In contrast, in two measures related to access and administrative performance, provider-offered contracts performed significantly worse than insurer-offered contracts. Provider-offered contracts tended to have more corrective actions taken due to access and performance problems (difference=0.50 SD; p<0.001) and had a higher rate of problems with beneficiary access to providers (difference=0.57 SD; p<0.001). Nonetheless, fewer members chose to leave the provider-offered contracts (difference=0.42 SD, p<0.001), provider-offered contracts had fewer complaints (difference=0.42 SD, p<0.001), and tended to offer better customer service to patients (difference=0.80 SD; p<0.001).
The following figure from the paper shows the adjusted** quality differences between provider-offered and insurer-offered Medicare Advantage contracts that were statistically significant (click to enlarge). Results are displayed in units of standard deviations.

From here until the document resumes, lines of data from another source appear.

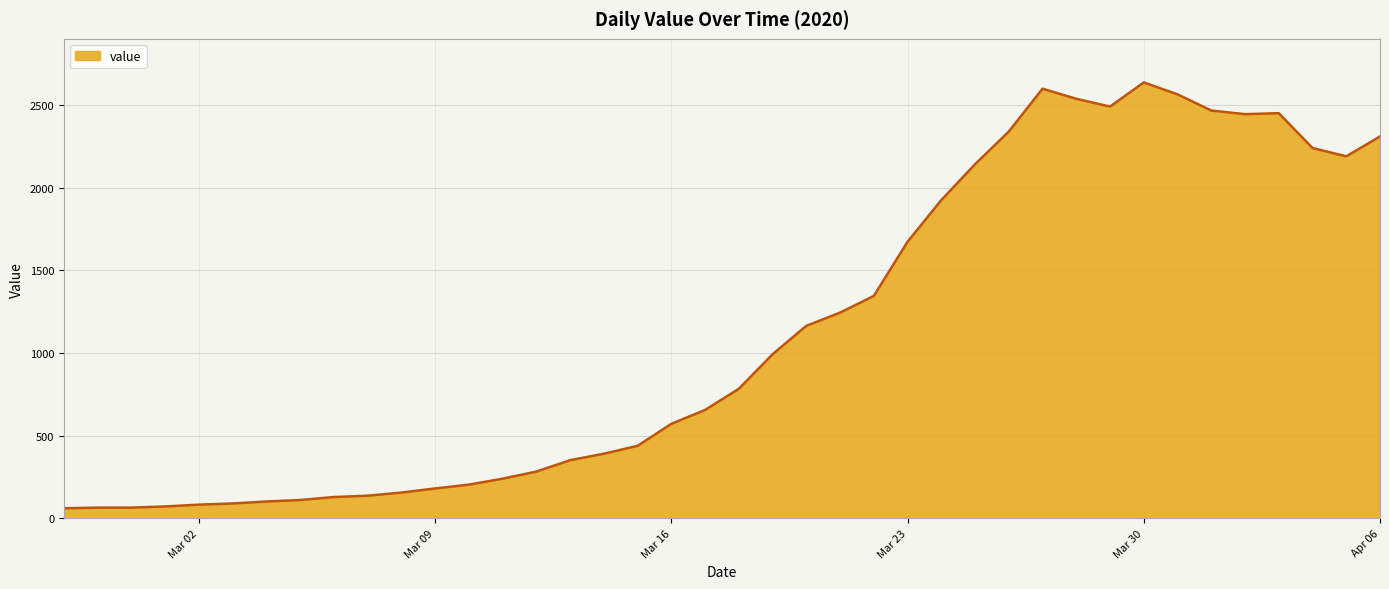

What is the greatest value displayed?

2638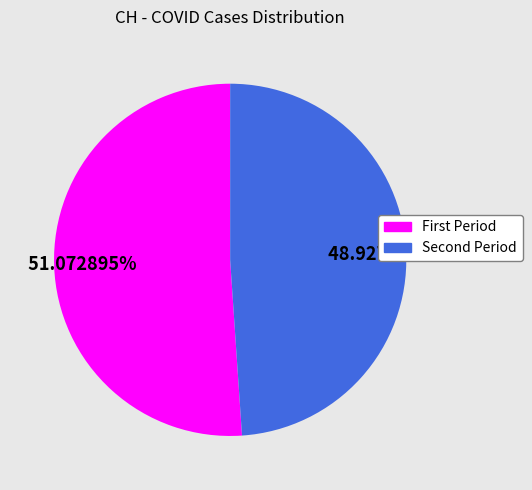

Does any single category account for the majority?

Yes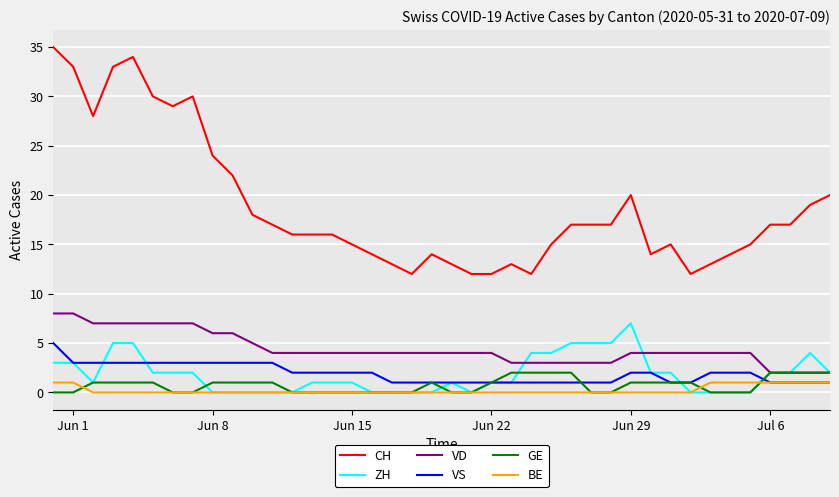

How many distinct data groups are displayed?

6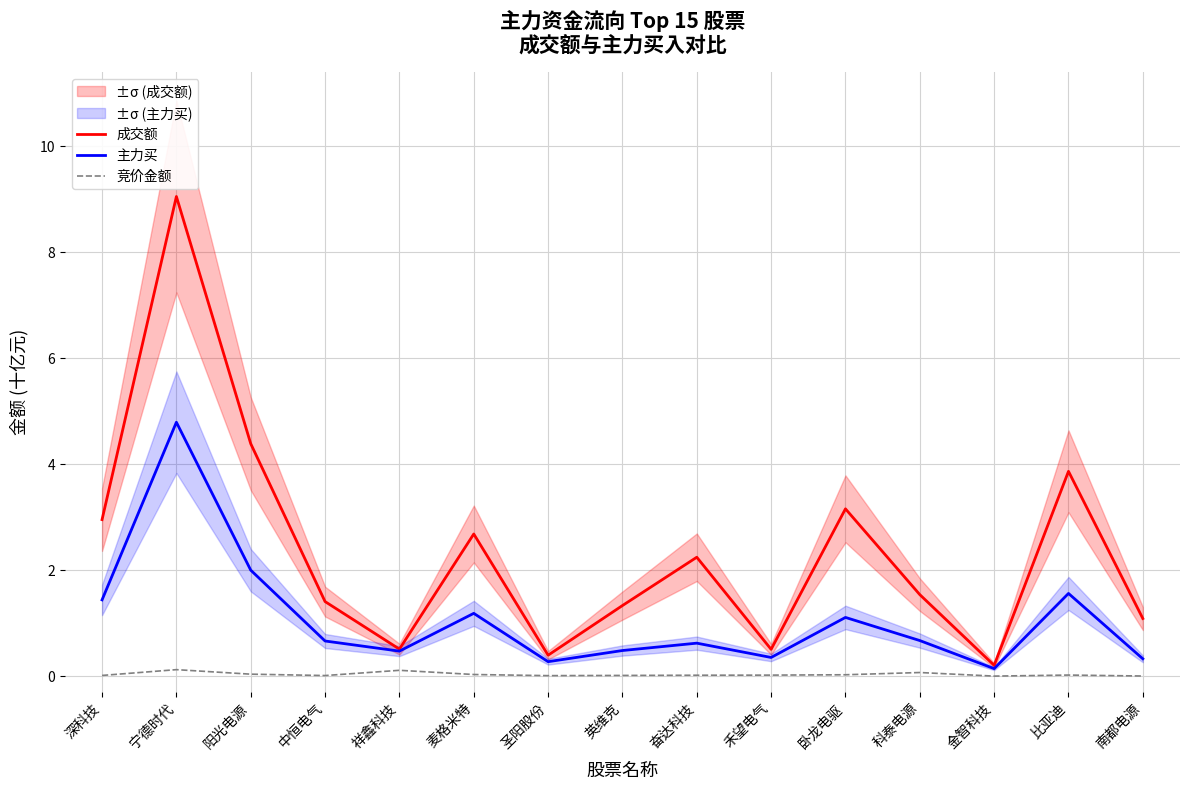

What is the difference between the maximum and minimum values in the 竞价金额 series?

0.1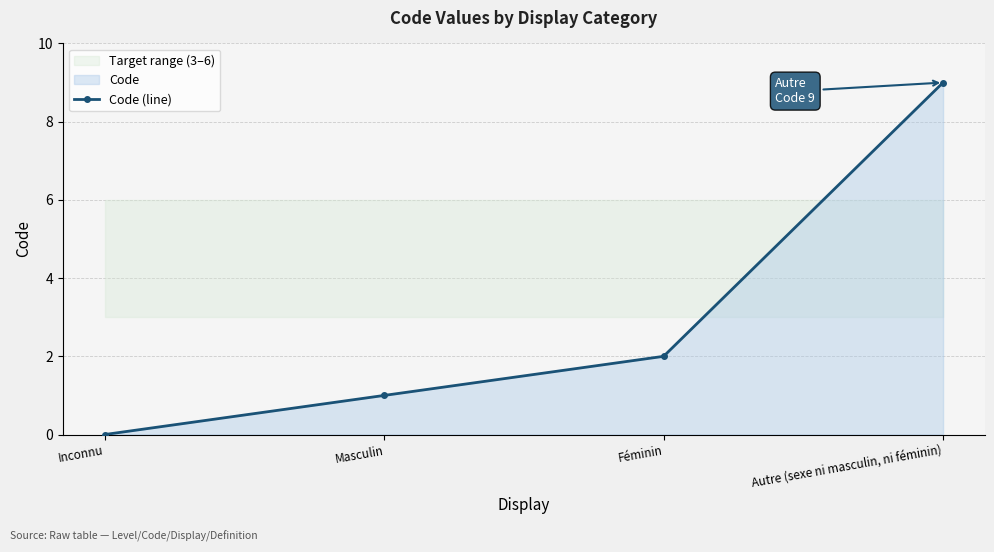

What value does the data have at Féminin?

2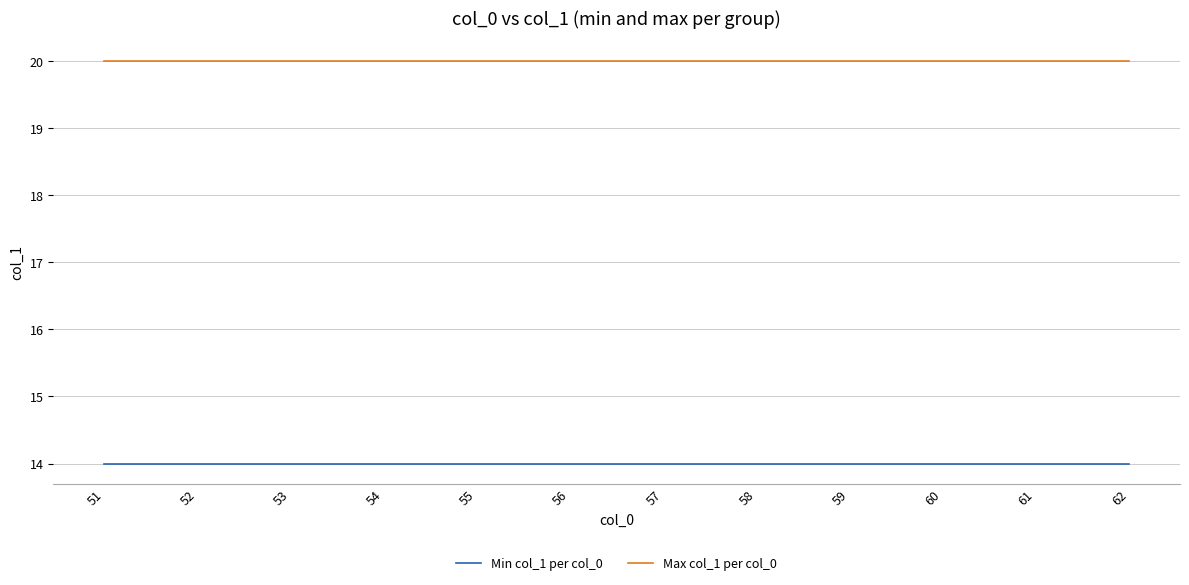

What is the total value across all series at 62?

34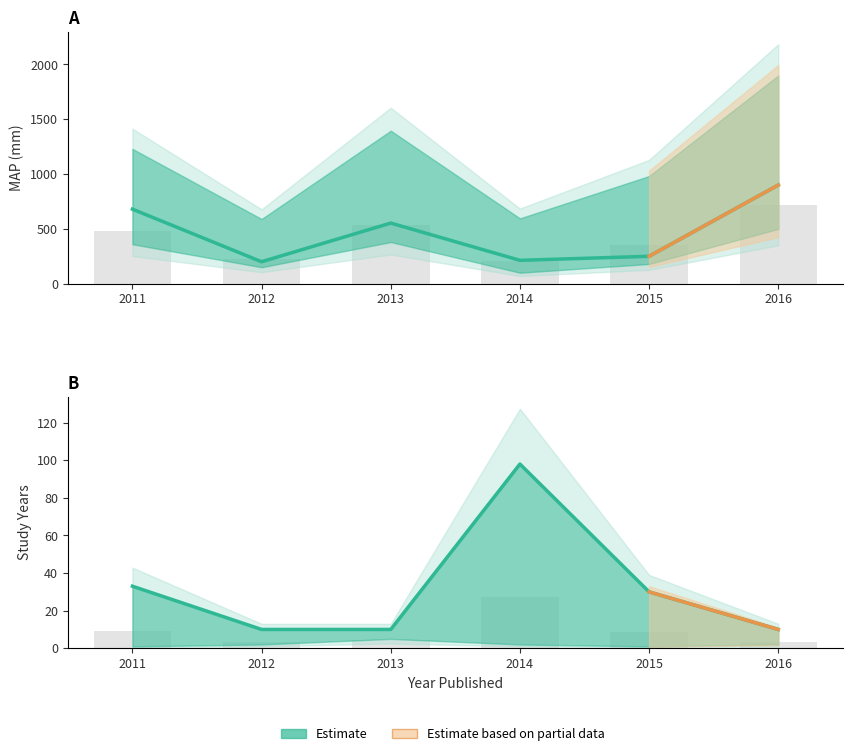

List the series in order of their peak value, lowest first.

Study Years, MAP (mm)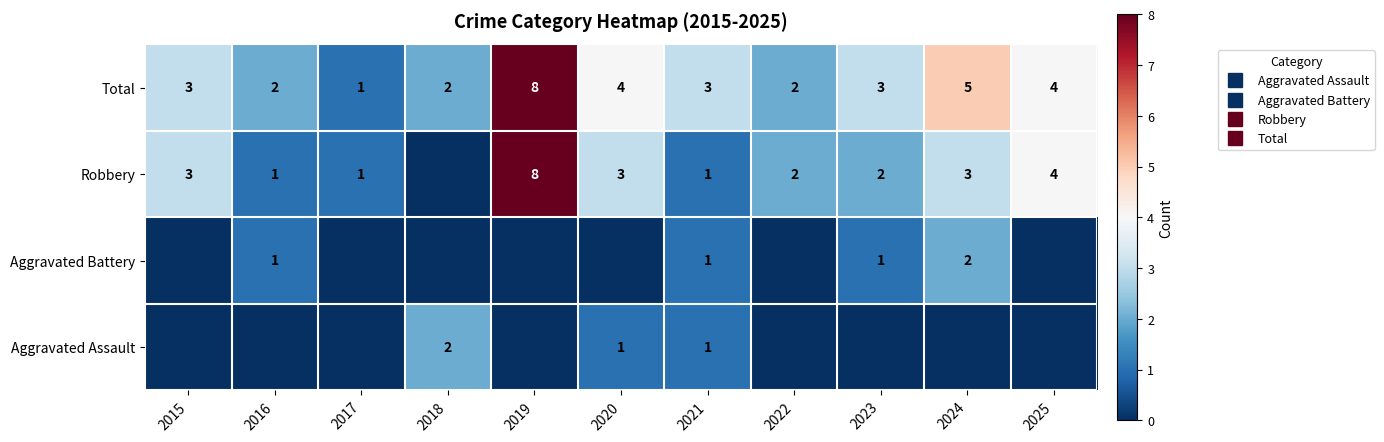

At 2022, list the series in order from smallest to largest.

Aggravated Assault, Aggravated Battery, Robbery, Total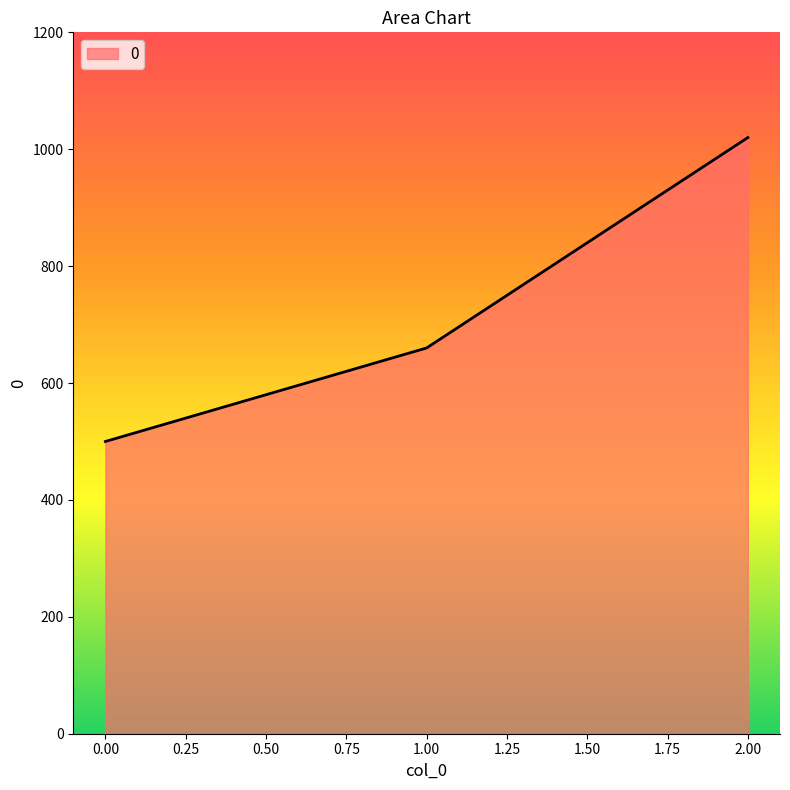

Reading left to right, extract all data points from this chart.

0.00=500	1.00=660	2.00=1020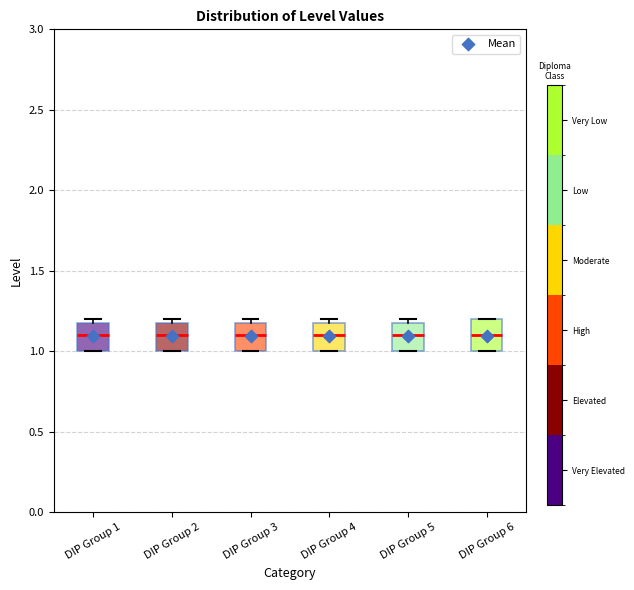

Reading left to right, transcribe this box plot: for each box, give where its median line is, the range the box spans, and where its two whiskers end, as read against the y-axis. The values are not printed on the chart, so give them approximately, as read against the axis.

DIP Group 1: median 1.1, box 1.0 to 1.2, whiskers 1.0 to 1.2 (just above the box's upper edge)
DIP Group 2: median 1.1, box 1.0 to 1.2, whiskers 1.0 to 1.2 (just above the box's upper edge)
DIP Group 3: median 1.1, box 1.0 to 1.2, whiskers 1.0 to 1.2 (just above the box's upper edge)
DIP Group 4: median 1.1, box 1.0 to 1.2, whiskers 1.0 to 1.2 (just above the box's upper edge)
DIP Group 5: median 1.1, box 1.0 to 1.2, whiskers 1.0 to 1.2 (just above the box's upper edge)
DIP Group 6: median 1.1, box 1.0 to 1.2, whiskers 1.0 to 1.2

A positive value indicates that provider-offered contracts performed better than insurer-offered ones.
Both the Health Affairs and the BMJ Quality & Safety papers follow an earlier HSR publication on vertically integrated MA plans, by me, Roger Feldman, and Steve Pizer, with consistent findings.
* Under a single contract, an MA insurer can offer multiple plans. Quality reporting is at the contract level. Hence, so is our analysis. However, these details are not essential to convey the stylized facts to an Upshot audience. And stylized facts are all one can ever hope to impart. Nobody outside the wonkosphere knows what an “MA contract” is. Everybody thinks in terms of plans and insurers. So my Upshot piece used “plan” when “contract” would have been, technically, more precise. Don’t @ me. This is totally fine.
** Adjusters include the same set of covariates used in prior work: MA Herfindahl-Hirschman Index, county MA enrolment, benchmark payment rate, the proportion of other MA parent organisations that were provider offered, FFS Medicare standardised per capita costs and average beneficiary risk score, percentages of adult residents with at least a high school diploma and with at least 4 years of college, percentages of workers in manufacturing and in construction, poverty rate of those ages 65 and older, per capita income, the proportion of the elderly above 75 years old, urban or rural status, and physicians and hospital beds per 1000 people.